Powell Method

Powell’s Method is a derivative-free optimization algorithm designed to minimize a multivariable function without computing gradients. It applies a sequence of one-dimensional minimizations (golden cut) along a set of parameter directions, iteratively refining the solution. It is an extension of the golden cut method to multiple dimensions.

2. Method

Consider a function \( f: \mathbb{R}^n \to \mathbb{R} \) that we want to minimize. As every optimization method, Powell's method also requires an initial guess \( X_0 \). The dimension of input space is \( n \), and the initial guess \(X_0 \) is a vector in \( \mathbb{R}^n \).

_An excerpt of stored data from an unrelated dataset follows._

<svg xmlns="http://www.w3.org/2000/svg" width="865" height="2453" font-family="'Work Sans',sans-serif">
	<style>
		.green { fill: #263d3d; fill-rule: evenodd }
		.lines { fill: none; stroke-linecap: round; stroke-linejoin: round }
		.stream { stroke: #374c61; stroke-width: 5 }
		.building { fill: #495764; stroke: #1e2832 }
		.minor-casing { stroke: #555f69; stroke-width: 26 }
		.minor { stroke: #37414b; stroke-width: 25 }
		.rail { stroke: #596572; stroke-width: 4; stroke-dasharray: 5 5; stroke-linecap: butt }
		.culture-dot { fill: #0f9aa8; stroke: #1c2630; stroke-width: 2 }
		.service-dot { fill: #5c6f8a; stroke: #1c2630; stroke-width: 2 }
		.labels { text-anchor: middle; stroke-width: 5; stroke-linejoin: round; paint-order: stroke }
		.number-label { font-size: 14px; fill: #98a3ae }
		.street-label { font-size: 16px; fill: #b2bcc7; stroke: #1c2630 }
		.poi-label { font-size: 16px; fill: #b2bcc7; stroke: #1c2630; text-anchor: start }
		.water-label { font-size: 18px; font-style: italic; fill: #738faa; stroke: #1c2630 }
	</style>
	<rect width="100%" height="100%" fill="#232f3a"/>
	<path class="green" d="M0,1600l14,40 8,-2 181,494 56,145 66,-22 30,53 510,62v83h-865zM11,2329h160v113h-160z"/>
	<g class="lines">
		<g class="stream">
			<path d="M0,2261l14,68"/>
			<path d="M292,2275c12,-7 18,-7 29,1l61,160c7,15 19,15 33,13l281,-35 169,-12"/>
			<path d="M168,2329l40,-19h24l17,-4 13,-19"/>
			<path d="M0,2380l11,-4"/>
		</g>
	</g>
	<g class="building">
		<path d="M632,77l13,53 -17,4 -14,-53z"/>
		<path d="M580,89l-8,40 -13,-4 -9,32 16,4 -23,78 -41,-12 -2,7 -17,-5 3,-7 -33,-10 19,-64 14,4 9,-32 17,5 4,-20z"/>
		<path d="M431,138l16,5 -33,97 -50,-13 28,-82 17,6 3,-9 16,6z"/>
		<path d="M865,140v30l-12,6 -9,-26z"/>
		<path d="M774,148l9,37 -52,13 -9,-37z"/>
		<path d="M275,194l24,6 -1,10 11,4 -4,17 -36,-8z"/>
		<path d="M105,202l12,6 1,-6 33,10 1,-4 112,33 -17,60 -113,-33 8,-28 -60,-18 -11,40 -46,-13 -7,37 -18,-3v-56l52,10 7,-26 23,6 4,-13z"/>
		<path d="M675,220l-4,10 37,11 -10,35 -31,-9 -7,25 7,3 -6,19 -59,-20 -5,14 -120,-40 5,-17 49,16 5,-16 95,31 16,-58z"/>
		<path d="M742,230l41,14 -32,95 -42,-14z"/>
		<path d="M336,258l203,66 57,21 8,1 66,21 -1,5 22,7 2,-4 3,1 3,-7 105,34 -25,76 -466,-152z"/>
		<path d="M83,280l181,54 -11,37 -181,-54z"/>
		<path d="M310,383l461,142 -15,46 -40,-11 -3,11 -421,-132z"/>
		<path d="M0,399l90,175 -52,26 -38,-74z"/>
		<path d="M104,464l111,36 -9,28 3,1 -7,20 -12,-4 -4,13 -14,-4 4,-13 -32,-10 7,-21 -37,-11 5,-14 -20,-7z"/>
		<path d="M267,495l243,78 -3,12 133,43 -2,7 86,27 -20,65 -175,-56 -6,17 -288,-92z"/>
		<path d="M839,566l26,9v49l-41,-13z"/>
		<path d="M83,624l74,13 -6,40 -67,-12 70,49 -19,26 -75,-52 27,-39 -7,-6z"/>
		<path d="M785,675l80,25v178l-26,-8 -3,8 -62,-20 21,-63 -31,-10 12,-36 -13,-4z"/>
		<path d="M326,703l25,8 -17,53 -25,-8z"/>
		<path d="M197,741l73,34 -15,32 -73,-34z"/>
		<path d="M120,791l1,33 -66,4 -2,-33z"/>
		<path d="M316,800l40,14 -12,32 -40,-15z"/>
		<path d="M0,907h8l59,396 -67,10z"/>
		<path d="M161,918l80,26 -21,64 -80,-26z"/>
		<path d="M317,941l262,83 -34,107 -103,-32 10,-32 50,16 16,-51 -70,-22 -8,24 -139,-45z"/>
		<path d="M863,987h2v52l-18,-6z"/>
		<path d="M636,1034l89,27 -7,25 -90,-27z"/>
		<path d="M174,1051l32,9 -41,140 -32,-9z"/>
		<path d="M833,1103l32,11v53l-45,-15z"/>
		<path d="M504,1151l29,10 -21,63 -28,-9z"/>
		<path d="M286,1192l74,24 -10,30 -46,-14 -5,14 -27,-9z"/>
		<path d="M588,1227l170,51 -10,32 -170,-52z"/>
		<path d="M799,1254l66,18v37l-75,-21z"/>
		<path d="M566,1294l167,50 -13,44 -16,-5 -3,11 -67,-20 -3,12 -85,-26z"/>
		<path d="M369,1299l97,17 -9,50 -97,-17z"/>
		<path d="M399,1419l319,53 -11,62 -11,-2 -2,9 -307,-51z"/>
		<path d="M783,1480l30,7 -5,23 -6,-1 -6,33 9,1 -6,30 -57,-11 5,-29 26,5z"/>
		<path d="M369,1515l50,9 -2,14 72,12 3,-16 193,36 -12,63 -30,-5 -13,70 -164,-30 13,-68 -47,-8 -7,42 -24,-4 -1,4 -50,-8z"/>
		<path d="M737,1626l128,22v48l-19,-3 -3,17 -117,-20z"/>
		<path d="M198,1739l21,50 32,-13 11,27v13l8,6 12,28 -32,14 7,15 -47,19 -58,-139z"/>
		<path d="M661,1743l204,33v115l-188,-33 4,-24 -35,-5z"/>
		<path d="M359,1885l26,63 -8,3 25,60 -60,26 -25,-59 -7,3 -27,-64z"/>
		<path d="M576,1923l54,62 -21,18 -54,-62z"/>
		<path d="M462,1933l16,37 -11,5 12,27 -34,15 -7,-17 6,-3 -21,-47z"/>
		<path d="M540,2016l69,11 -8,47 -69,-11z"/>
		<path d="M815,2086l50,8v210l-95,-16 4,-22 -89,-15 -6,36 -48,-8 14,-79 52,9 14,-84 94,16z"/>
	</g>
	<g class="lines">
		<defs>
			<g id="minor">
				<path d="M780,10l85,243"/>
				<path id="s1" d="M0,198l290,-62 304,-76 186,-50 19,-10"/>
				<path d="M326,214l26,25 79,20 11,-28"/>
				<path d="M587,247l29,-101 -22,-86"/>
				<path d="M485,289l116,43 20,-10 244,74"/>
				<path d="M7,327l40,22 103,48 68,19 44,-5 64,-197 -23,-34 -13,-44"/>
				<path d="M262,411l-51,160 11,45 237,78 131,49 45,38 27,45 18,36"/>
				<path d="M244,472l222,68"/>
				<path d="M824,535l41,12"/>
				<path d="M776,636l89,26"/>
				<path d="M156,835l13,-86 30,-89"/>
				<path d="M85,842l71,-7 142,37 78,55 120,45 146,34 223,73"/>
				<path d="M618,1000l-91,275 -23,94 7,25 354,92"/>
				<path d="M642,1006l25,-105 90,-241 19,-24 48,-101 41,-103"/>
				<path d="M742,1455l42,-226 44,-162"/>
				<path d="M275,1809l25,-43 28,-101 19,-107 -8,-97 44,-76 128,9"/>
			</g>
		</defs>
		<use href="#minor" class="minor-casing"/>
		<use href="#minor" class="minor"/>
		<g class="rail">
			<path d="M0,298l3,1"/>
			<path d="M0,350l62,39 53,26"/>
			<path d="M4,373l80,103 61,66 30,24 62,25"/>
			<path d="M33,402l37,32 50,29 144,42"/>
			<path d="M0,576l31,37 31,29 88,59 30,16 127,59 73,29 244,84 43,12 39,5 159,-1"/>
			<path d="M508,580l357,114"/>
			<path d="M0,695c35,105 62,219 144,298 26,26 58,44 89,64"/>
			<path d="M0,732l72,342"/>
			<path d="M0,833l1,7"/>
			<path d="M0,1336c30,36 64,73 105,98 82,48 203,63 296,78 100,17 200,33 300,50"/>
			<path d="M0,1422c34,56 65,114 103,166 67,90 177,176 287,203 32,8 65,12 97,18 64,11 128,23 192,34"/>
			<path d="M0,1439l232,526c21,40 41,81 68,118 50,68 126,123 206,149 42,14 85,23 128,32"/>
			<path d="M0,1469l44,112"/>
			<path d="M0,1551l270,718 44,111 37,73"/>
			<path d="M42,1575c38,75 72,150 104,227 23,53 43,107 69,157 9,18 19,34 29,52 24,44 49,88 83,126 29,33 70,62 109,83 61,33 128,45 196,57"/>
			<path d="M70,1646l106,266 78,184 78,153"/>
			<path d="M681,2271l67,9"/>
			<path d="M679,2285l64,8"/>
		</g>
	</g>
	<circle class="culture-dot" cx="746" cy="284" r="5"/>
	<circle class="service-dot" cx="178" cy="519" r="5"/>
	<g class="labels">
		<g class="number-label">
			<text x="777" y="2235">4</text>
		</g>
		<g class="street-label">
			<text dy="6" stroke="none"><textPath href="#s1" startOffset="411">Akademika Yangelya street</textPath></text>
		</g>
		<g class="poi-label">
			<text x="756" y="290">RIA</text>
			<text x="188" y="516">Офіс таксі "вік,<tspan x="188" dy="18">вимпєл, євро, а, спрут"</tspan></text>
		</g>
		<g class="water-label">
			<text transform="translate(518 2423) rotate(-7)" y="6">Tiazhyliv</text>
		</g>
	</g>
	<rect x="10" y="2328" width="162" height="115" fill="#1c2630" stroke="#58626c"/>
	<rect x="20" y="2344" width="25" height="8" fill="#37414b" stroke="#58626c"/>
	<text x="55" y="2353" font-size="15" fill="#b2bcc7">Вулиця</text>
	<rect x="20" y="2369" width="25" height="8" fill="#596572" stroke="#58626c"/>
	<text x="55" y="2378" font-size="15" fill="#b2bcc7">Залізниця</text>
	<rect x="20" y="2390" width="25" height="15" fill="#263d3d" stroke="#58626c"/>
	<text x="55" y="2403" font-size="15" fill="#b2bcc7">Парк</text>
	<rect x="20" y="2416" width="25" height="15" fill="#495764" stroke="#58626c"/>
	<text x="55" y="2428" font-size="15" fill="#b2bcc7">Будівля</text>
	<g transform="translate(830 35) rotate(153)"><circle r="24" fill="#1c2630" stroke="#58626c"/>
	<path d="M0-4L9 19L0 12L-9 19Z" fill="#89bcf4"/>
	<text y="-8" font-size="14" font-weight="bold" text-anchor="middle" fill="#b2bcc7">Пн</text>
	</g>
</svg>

Powell method minimizes the function \( f \) by individually minizing the function along one parameter direction at a time. The sequenctial minimization in each parameter direction continues until the convergence criteria are met.

3. Algorithm

In order to understnad the powell algorithm well, 2 dimensional function is considered. The prametric directions are \(x\) and \(y\). The algorithm can be generalized to higher dimensions by adding more parameter directions. Let assume that at certain iteration \(k\), the current point is \(X_k = [x_k, y_k]\). While optimizing the function value in direction \(x\), the algorithm found an optimal value, \(x^*\) the optimal point is updated to \(X_{k+1} = [x^*, y_k]\). Then the algorithm optimizes the function value in direction \(y\) with the updated point \(X_{k+1}\). The precess continuous until the convergence criteria are met or the maximum number of iterations is reached. The algorithm can be summarized as follows:

1. Initialize:
   • Define the initial point \( X_0 = [x_0, y_0] \) and the function \( f(X) \).
   • Determine search intervals along each axis based on the magnitude of \( x_0 \):
   • Define number of iterations \( max\_iter \) and tolerance level \( \epsilon \).
2. Iterate \(k\) ( \( max\_iter \) steps):
   • Evaluate the function value \( f_k = f(X) \).
   • First direction optimization (x-axis):
     • Minimize \( f(X) \) along the x-direction using golden section search.
     • Update the optimal value \( X\)
     • Check for convergence: if yes, stop.
   • Second direction optimization (y-axis):
     • Repeat golden section search along the y-direction with the updated \( X \).
     • Update \( X \)
     • Check for convergence: if yes, stop.
3. Return: The final optimal value \( X \)

4. Discussions

• Powell method is an extension of the golden section search to multiple dimensions.
• Does not require gradient or Hessian information, it is applicable to non-smooth functions.